To examine the performance of the trained and validated DNN model, we used 8000 test dataset that were not utilized in the training and validation processes. The DNN model prediction in the 8-dimensional latent space was transformed back into a strain field. The predicted strain fields were then compared with the actual strain field measured using a DIC device. The regression evaluation metrics of R-squared value (\(R^2\)), mean absolute error (MAE), and root mean squared error (RMSE) were used as the DNN model performance metrics35. In addition, because the crack detection, position, and length can be predicted based on the position of maximum strain, the prediction accuracy for the position of maximum strain was also adopted as a DNN model performance metric. The performance results of the DNN model are listed in Tables 1 and 2. In Table 1, \(R^2\), also known as the coefficient of determination, is an indicator of the extent to which an independent variable (predicted value) explains the dependent variable (actual value) in a regression model. In this study, \(R^2\) was 0.96, which means that the strain field predicted by the DNN model could explain 96% of the strain field measured using the DIC device. MAE assigns the same weight to the error in all cases by calculating the average of the absolute values of the difference between the predicted and actual values. RMSE is calculated as the square root of the average of the squares of all errors; thus, each error has a different weight. Because the MAE is an intuitive indicator and the RMSE is an outlier-sensitive indicator, we examined these two types of errors. Considering the typical strain gauge measurement error of 5% or less and the strain range measured in this study, the MAE and RMSE were within the measurement error range. Additionally, the predicted position of maximum strain for each crack length matched the actual position by more than 90% from Table 2. Thus, the DNN model could effectively predict the strain field measured with the DIC device.

Figure 6b shows the strain field predicted by the DNN model for each crack length under the maximum displacement load. The strain field predicted by the DNN model was similar to that measured by the DIC device. The strain field predicted from the DNN model is smoother than the original image from the DIC device because the measurement noise was eliminated through PCA dimension reduction, which is beneficial in damage detection and localization.

Table 1 DNN model performance metrics.
Table 2 Accuracy of predicted position of maximum strain for each crack length.

Conclusion

We proposed a real-time crack monitoring method for a composite material by combining DNN with PCA and SVD and predicting the strain field based on local strains measured using 12 strain gauge sensors.

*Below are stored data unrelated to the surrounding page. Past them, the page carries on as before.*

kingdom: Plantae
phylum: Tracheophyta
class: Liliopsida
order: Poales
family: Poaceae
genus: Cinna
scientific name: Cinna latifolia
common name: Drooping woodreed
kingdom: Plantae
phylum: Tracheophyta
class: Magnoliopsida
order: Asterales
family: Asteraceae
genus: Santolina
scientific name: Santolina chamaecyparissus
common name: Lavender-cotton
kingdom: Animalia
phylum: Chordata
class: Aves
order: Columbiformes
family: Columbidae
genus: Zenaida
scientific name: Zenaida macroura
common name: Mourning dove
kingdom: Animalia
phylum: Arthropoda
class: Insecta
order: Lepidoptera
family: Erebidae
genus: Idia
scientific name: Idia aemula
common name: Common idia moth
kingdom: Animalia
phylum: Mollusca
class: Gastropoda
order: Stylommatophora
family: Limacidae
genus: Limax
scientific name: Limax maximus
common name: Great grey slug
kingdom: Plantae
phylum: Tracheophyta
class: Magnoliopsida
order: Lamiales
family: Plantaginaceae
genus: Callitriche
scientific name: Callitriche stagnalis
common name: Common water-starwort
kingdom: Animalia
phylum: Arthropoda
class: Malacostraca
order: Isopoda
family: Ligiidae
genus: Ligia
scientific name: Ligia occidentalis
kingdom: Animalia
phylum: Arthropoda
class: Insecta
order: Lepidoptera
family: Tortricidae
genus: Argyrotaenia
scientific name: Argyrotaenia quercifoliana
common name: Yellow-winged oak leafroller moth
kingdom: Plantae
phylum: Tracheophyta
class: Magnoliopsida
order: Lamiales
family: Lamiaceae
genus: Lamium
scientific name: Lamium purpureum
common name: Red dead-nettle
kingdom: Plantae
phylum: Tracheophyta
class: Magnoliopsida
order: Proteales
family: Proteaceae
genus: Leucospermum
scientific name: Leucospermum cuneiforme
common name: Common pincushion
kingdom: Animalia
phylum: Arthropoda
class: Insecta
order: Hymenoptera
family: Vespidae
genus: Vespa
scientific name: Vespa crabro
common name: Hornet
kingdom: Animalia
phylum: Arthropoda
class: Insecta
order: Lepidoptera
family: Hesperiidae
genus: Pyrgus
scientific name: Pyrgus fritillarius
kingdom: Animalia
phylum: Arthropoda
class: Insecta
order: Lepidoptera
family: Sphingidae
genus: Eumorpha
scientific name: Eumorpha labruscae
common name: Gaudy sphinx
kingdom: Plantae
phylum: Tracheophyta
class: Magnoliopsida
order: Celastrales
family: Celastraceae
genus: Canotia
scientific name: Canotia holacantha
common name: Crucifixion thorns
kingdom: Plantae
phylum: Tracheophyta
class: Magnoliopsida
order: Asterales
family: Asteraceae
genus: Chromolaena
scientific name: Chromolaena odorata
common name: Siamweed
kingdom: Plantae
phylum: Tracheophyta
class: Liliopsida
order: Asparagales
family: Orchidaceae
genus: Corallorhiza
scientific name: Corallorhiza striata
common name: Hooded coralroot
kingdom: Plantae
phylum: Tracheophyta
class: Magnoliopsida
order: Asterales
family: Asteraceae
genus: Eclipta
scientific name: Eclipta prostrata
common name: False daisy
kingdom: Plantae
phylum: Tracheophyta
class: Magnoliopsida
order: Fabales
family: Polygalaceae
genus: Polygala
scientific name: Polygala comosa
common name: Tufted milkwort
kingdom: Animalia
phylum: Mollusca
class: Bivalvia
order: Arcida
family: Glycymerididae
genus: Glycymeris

The feasibility of the proposed method was demonstrated based on experimental data following the length of the edge crack under the restriction of fixed crack position. When only 12 strain gauge sensors were used, crack detection was impossible when the length of edge crack was 12 mm or less. However, when our proposed method was applied, crack length of at least 3 mm could be detected, and the exact location and length of the detected cracks were also accurately monitored. The proposed method can be extended to the application of various crack parameters such as crack position, length, and inclination in the future. To accurately identify the crack detection and localization in real time, a large number of strain gauge sensors are required, which necessitate a lot of effort and cost; so it is difficult to apply. However, our proposed DNN based-SHM technique will contribute to strain-based SHM of engineering structures such as aircrafts because it is possible to accurately identify the crack detection and localization in real time through a small number of strain gauge sensors.